─── Document text

Basketball standout, Bay Area native dies in Central Valley wreck
OAKLAND, Calif. - A Bay Area-native who just made his first appearance at the NCAA basketball tournament was killed in a crash that claimed two other lives and injured two highway patrol officers on Tuesday in San Joaquin County.
Oscar Frayer was traveling in a vehicle with two other people along Interstate 5 near Peltier Road around 2:30 am. when their vehicle rear-ended a CHP cruiser that was assisting a disabled tractor-trailer.
"Officers were responding to that broken-down big rig. They were stopped on the shoulder with their emergency lights on," said CHP Officer Ruben Jones.
It’s unclear what caused the vehicle Frayer was traveling in to lose control. Authorities said the vehicle then hit the police car and trapped two officers in their cruiser.
"That vehicle became engulfed in flames and sadly three occupants in that vehicle were pronounced deceased," said Jones, referring to the vehicle Frayer was inside.

──────

# Required work
A. Which place names appear in the crash article? List every one, not counting road names.
B. In the crash article, what was the CHP cruiser doing when it was rear-ended?
C. Extract everything in the crash article from "It’s unclear what" down to "in their cruiser.".

─── Entries supplied

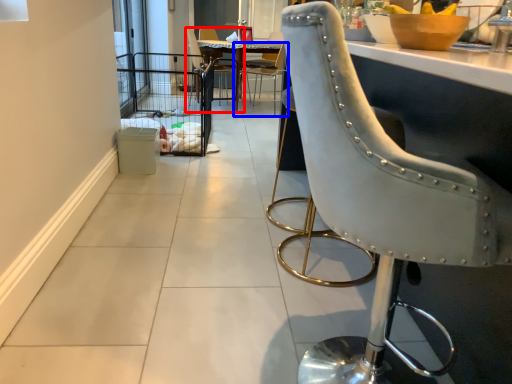
Question: Which of the following is the closest to the observer, chair (highlighted by a red box) or chair (highlighted by a blue box)?

Choices:
 (A) chair
 (B) chair

Answer: (B)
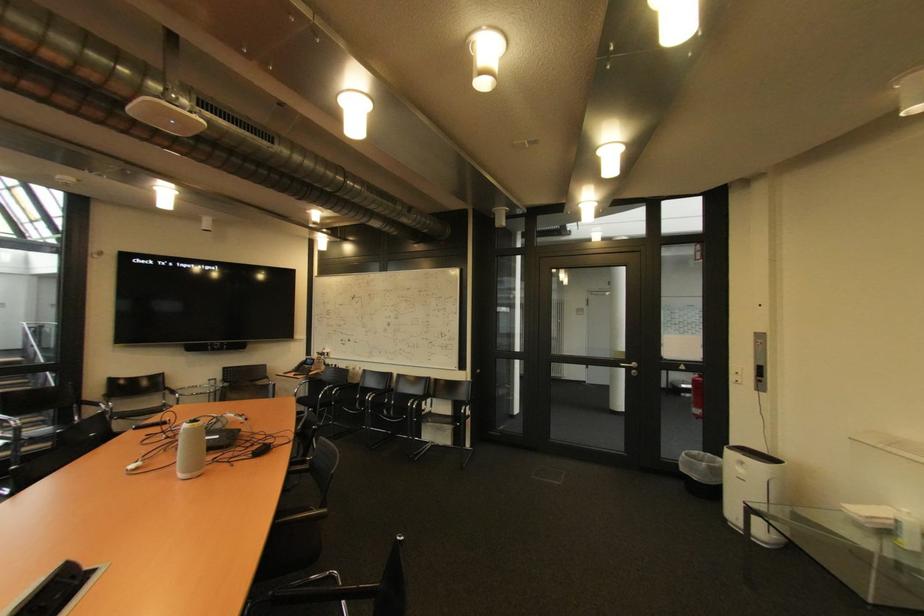
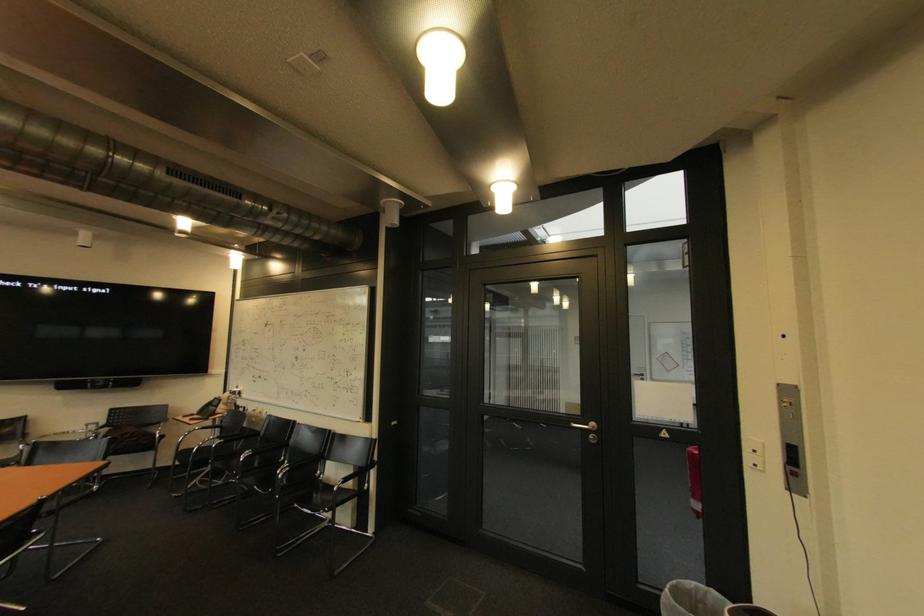
Locate, in the second image, the point that corresponds to [742,379] in the first image.

(757, 459)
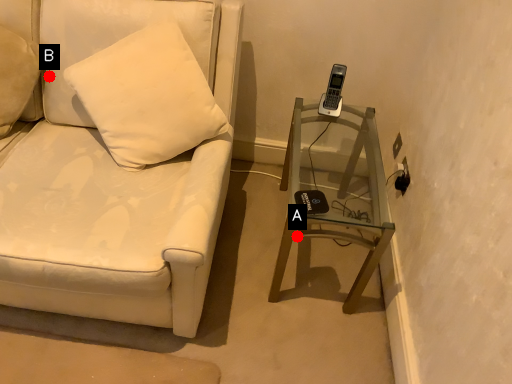
Question: Two points are circled on the image, labeled by A and B beside each circle. Which point is further to the camera?

Choices:
 (A) A is further
 (B) B is further

Answer: (B)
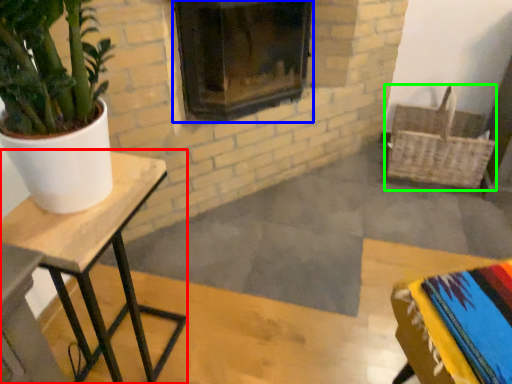
Question: Considering the real-world distances, which object is farthest from table (highlighted by a red box)? fireplace (highlighted by a blue box) or basket (highlighted by a green box)?

Choices:
 (A) fireplace
 (B) basket

Answer: (B)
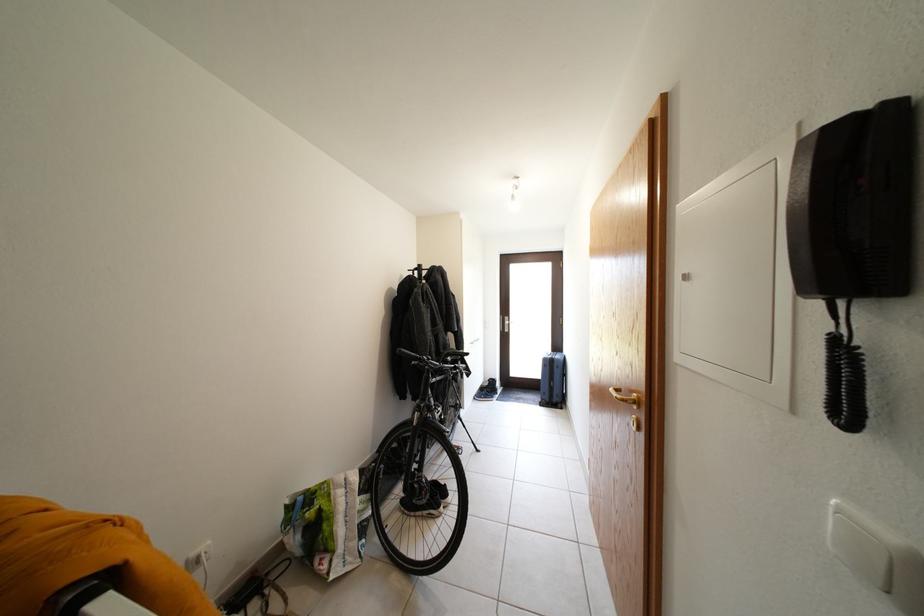
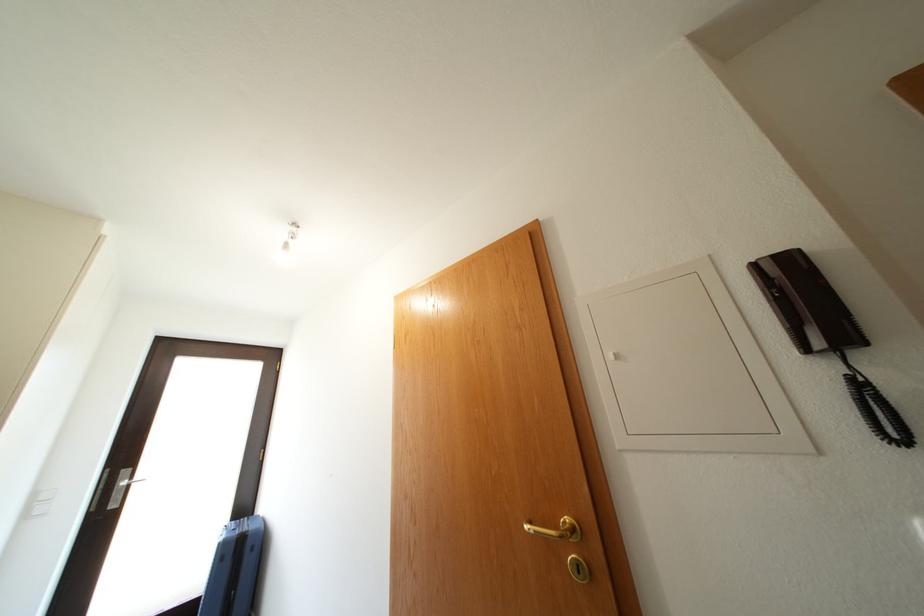
In the scene shown: First-person continuous shooting, in which direction is the camera rotating?

A: The camera's rotation is toward right-up.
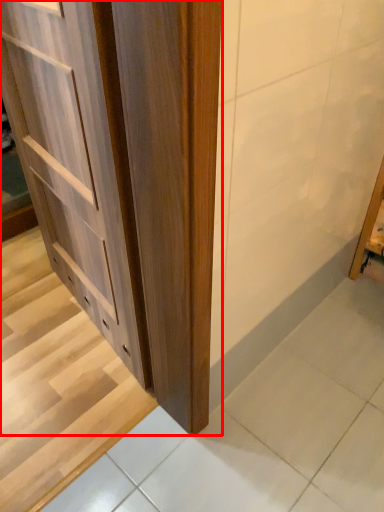
Question: From the image's perspective, what is the correct spatial relationship of cupboard (annotated by the red box) in relation to stairwell?

Choices:
 (A) below
 (B) above

Answer: (B)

──────

# Results in order
A. Bay Area, Central Valley, Oakland, Calif., San Joaquin County

B. It was assisting a disabled tractor-trailer.

C.
It’s unclear what caused the vehicle Frayer was traveling in to lose control. Authorities said the vehicle then hit the police car and trapped two officers in their cruiser.